**Problem statement:**
Word for word, give the entries back.

**Records:**
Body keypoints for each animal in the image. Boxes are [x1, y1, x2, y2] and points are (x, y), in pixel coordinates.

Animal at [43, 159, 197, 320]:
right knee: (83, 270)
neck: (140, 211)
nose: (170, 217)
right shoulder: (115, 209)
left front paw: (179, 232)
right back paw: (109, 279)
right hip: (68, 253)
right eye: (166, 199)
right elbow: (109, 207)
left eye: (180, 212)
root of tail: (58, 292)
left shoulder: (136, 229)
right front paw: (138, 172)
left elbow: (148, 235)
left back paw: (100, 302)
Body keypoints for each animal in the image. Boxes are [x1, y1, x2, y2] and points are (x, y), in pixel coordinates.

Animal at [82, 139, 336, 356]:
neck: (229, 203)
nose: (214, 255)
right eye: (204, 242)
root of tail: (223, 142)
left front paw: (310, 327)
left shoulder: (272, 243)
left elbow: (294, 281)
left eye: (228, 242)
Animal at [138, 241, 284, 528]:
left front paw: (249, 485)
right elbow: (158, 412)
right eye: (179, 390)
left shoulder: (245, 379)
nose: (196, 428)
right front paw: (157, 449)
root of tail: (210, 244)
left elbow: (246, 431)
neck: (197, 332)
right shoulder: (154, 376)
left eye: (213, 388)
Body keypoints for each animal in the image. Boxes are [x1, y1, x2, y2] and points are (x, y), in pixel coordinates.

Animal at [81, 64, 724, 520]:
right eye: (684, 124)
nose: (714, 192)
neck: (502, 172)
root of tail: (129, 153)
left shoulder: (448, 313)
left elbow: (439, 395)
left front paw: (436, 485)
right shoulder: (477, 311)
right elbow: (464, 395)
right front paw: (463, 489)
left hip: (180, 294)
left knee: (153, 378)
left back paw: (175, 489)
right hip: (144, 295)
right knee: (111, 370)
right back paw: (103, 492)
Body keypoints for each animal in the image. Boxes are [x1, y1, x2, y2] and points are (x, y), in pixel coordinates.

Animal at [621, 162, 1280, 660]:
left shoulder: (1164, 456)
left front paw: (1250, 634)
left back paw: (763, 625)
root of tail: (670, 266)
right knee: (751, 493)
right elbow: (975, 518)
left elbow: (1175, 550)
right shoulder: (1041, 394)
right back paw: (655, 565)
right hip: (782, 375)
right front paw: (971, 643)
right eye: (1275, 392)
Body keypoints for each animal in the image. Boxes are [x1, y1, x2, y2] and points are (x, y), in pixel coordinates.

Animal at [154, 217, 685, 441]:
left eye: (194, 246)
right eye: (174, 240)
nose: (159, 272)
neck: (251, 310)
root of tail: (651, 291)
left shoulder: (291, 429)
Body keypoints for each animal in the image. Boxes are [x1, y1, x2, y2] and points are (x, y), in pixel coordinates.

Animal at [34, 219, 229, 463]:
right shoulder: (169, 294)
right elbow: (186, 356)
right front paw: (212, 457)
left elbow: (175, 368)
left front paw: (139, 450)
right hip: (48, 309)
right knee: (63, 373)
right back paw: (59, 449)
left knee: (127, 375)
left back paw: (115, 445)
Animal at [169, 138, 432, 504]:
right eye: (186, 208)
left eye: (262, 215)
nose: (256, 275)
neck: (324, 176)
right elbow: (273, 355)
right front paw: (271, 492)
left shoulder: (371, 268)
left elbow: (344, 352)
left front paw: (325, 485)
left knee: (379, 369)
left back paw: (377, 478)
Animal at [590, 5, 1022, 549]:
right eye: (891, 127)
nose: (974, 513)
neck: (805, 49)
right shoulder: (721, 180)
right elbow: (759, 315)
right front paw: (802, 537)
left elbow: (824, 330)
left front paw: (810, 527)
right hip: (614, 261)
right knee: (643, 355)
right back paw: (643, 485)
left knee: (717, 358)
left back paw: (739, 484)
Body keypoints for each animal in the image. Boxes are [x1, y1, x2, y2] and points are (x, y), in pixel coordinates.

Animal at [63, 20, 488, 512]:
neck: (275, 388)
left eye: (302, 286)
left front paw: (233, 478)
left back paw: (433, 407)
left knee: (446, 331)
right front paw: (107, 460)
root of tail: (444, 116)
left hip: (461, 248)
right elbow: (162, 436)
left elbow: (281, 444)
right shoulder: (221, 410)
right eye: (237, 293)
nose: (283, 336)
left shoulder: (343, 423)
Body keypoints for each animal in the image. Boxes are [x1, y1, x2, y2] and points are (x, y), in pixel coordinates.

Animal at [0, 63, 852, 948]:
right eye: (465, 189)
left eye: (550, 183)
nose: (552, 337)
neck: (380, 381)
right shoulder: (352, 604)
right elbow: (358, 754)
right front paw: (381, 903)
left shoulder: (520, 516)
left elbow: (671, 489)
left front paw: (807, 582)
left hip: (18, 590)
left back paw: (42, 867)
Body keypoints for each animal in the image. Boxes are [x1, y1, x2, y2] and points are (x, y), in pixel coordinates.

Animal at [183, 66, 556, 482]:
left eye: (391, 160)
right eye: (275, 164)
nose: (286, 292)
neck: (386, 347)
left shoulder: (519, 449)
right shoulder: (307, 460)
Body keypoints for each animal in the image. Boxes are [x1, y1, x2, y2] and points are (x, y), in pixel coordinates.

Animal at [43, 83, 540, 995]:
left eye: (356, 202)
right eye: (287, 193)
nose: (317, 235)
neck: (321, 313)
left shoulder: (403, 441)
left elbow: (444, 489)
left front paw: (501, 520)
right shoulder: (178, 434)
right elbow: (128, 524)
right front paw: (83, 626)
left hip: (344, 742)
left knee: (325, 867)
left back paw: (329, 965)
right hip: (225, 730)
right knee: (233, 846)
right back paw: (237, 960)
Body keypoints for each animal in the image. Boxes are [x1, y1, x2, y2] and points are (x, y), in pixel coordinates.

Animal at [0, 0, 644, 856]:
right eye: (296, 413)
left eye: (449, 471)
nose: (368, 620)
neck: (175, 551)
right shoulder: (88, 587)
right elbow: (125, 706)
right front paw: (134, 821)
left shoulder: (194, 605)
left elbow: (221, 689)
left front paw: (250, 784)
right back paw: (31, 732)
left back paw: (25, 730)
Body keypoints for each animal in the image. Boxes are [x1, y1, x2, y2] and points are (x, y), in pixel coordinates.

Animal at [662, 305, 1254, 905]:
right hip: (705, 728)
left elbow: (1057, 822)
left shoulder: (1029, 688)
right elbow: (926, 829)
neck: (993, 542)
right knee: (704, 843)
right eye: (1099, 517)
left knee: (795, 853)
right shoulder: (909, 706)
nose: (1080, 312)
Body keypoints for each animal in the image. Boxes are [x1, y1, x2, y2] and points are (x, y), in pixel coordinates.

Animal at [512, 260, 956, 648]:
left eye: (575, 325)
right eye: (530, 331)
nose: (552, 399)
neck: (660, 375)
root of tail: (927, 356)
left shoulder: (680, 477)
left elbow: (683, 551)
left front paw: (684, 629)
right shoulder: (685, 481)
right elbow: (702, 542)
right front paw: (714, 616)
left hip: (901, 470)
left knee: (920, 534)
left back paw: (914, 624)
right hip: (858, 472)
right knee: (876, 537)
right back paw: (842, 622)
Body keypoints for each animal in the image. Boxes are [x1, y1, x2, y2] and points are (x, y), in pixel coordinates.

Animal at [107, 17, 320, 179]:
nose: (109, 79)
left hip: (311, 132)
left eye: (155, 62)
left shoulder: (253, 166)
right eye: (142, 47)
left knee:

**Result of this exercise:**
Body keypoints for each animal in the image. Boxes are [x1, y1, x2, y2] and points are (x, y), in pixel coordinates.

Animal at [43, 159, 197, 320]:
right knee: (83, 270)
neck: (140, 211)
nose: (170, 217)
right shoulder: (115, 209)
left front paw: (179, 232)
right back paw: (109, 279)
right hip: (68, 253)
right eye: (166, 199)
right elbow: (109, 207)
left eye: (180, 212)
root of tail: (58, 292)
left shoulder: (136, 229)
right front paw: (138, 172)
left elbow: (148, 235)
left back paw: (100, 302)
Body keypoints for each animal in the image. Boxes are [x1, y1, x2, y2] and points are (x, y), in pixel coordinates.

Animal at [82, 139, 336, 356]:
neck: (229, 203)
nose: (214, 255)
right eye: (204, 242)
root of tail: (223, 142)
left front paw: (310, 327)
left shoulder: (272, 243)
left elbow: (294, 281)
left eye: (228, 242)
Animal at [138, 241, 284, 528]:
left front paw: (249, 485)
right elbow: (158, 412)
right eye: (179, 390)
left shoulder: (245, 379)
nose: (196, 428)
right front paw: (157, 449)
root of tail: (210, 244)
left elbow: (246, 431)
neck: (197, 332)
right shoulder: (154, 376)
left eye: (213, 388)
Body keypoints for each animal in the image. Boxes are [x1, y1, x2, y2] and points are (x, y), in pixel coordinates.

Animal at [81, 64, 724, 520]:
right eye: (684, 124)
nose: (714, 192)
neck: (502, 172)
root of tail: (129, 153)
left shoulder: (448, 313)
left elbow: (439, 395)
left front paw: (436, 485)
right shoulder: (477, 311)
right elbow: (464, 395)
right front paw: (463, 489)
left hip: (180, 294)
left knee: (153, 378)
left back paw: (175, 489)
right hip: (144, 295)
right knee: (111, 370)
right back paw: (103, 492)
Body keypoints for each animal in the image. Boxes are [x1, y1, x2, y2] and points are (x, y), in pixel coordinates.

Animal at [621, 162, 1280, 660]:
left shoulder: (1164, 456)
left front paw: (1250, 634)
left back paw: (763, 625)
root of tail: (670, 266)
right knee: (751, 493)
right elbow: (975, 518)
left elbow: (1175, 550)
right shoulder: (1041, 394)
right back paw: (655, 565)
right hip: (782, 375)
right front paw: (971, 643)
right eye: (1275, 392)
Body keypoints for each animal in the image. Boxes are [x1, y1, x2, y2] and points are (x, y), in pixel coordinates.

Animal at [154, 217, 685, 441]:
left eye: (194, 246)
right eye: (174, 240)
nose: (159, 272)
neck: (251, 310)
root of tail: (651, 291)
left shoulder: (291, 429)
Body keypoints for each animal in the image. Boxes are [x1, y1, x2, y2] and points are (x, y), in pixel coordinates.

Animal at [34, 219, 229, 463]:
right shoulder: (169, 294)
right elbow: (186, 356)
right front paw: (212, 457)
left elbow: (175, 368)
left front paw: (139, 450)
right hip: (48, 309)
right knee: (63, 373)
right back paw: (59, 449)
left knee: (127, 375)
left back paw: (115, 445)
Animal at [169, 138, 432, 504]:
right eye: (186, 208)
left eye: (262, 215)
nose: (256, 275)
neck: (324, 176)
right elbow: (273, 355)
right front paw: (271, 492)
left shoulder: (371, 268)
left elbow: (344, 352)
left front paw: (325, 485)
left knee: (379, 369)
left back paw: (377, 478)
Animal at [590, 5, 1022, 549]:
right eye: (891, 127)
nose: (974, 513)
neck: (805, 49)
right shoulder: (721, 180)
right elbow: (759, 315)
right front paw: (802, 537)
left elbow: (824, 330)
left front paw: (810, 527)
right hip: (614, 261)
right knee: (643, 355)
right back paw: (643, 485)
left knee: (717, 358)
left back paw: (739, 484)
Body keypoints for each animal in the image. Boxes are [x1, y1, x2, y2] and points are (x, y), in pixel coordinates.

Animal at [63, 20, 488, 512]:
neck: (275, 388)
left eye: (302, 286)
left front paw: (233, 478)
left back paw: (433, 407)
left knee: (446, 331)
right front paw: (107, 460)
root of tail: (444, 116)
left hip: (461, 248)
right elbow: (162, 436)
left elbow: (281, 444)
right shoulder: (221, 410)
right eye: (237, 293)
nose: (283, 336)
left shoulder: (343, 423)
Body keypoints for each animal in the image. Boxes are [x1, y1, x2, y2] and points are (x, y), in pixel coordinates.

Animal at [0, 63, 852, 948]:
right eye: (465, 189)
left eye: (550, 183)
nose: (552, 337)
neck: (380, 381)
right shoulder: (352, 604)
right elbow: (358, 754)
right front paw: (381, 903)
left shoulder: (520, 516)
left elbow: (671, 489)
left front paw: (807, 582)
left hip: (18, 590)
left back paw: (42, 867)
Body keypoints for each animal in the image. Boxes are [x1, y1, x2, y2] and points are (x, y), in pixel coordinates.

Animal at [183, 66, 556, 482]:
left eye: (391, 160)
right eye: (275, 164)
nose: (286, 292)
neck: (386, 347)
left shoulder: (519, 449)
right shoulder: (307, 460)
Body keypoints for each animal in the image. Boxes are [x1, y1, x2, y2] and points are (x, y), in pixel coordinates.

Animal at [43, 83, 540, 995]:
left eye: (356, 202)
right eye: (287, 193)
nose: (317, 235)
neck: (321, 313)
left shoulder: (403, 441)
left elbow: (444, 489)
left front paw: (501, 520)
right shoulder: (178, 434)
right elbow: (128, 524)
right front paw: (83, 626)
left hip: (344, 742)
left knee: (325, 867)
left back paw: (329, 965)
right hip: (225, 730)
right knee: (233, 846)
right back paw: (237, 960)
Body keypoints for each animal in the image. Boxes are [x1, y1, x2, y2] and points are (x, y), in pixel coordinates.

Animal at [0, 0, 644, 856]:
right eye: (296, 413)
left eye: (449, 471)
nose: (368, 620)
neck: (175, 551)
right shoulder: (88, 587)
right elbow: (125, 706)
right front paw: (134, 821)
left shoulder: (194, 605)
left elbow: (221, 689)
left front paw: (250, 784)
right back paw: (31, 732)
left back paw: (25, 730)
Body keypoints for each animal in the image. Boxes are [x1, y1, x2, y2] and points are (x, y), in pixel coordinates.

Animal at [662, 305, 1254, 905]:
right hip: (705, 728)
left elbow: (1057, 822)
left shoulder: (1029, 688)
right elbow: (926, 829)
neck: (993, 542)
right knee: (704, 843)
right eye: (1099, 517)
left knee: (795, 853)
right shoulder: (909, 706)
nose: (1080, 312)
Body keypoints for each animal in the image. Boxes are [x1, y1, x2, y2] and points are (x, y), in pixel coordinates.

Animal at [512, 260, 956, 648]:
left eye: (575, 325)
right eye: (530, 331)
nose: (552, 399)
neck: (660, 375)
root of tail: (927, 356)
left shoulder: (680, 477)
left elbow: (683, 551)
left front paw: (684, 629)
right shoulder: (685, 481)
right elbow: (702, 542)
right front paw: (714, 616)
left hip: (901, 470)
left knee: (920, 534)
left back paw: (914, 624)
right hip: (858, 472)
right knee: (876, 537)
right back paw: (842, 622)
Body keypoints for each animal in the image. Boxes are [x1, y1, x2, y2] and points are (x, y), in pixel coordinates.

Animal at [107, 17, 320, 179]:
nose: (109, 79)
left hip: (311, 132)
left eye: (155, 62)
left shoulder: (253, 166)
right eye: (142, 47)
left knee:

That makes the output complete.